## [To do]
Write out every line of text in the records below word for word, and leave the pictures out.

BEGIN Data for this exercise

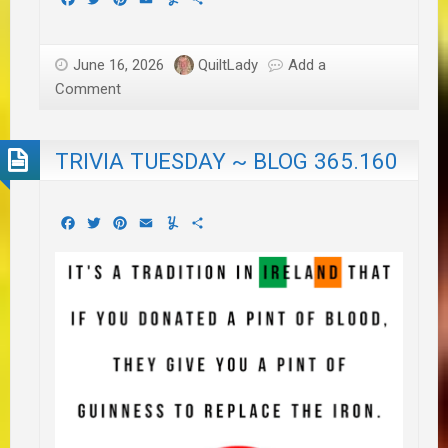
June 16, 2026
QuiltLady
Add a
Comment
TRIVIA TUESDAY ~ BLOG 365.160
Facebook
Twitter
Pinterest
Email
Yummly
Share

END Data for this exercise

## [Response below]
June 16, 2026
QuiltLady
Add a
Comment
TRIVIA TUESDAY ~ BLOG 365.160
Facebook
Twitter
Pinterest
Email
Yummly
Share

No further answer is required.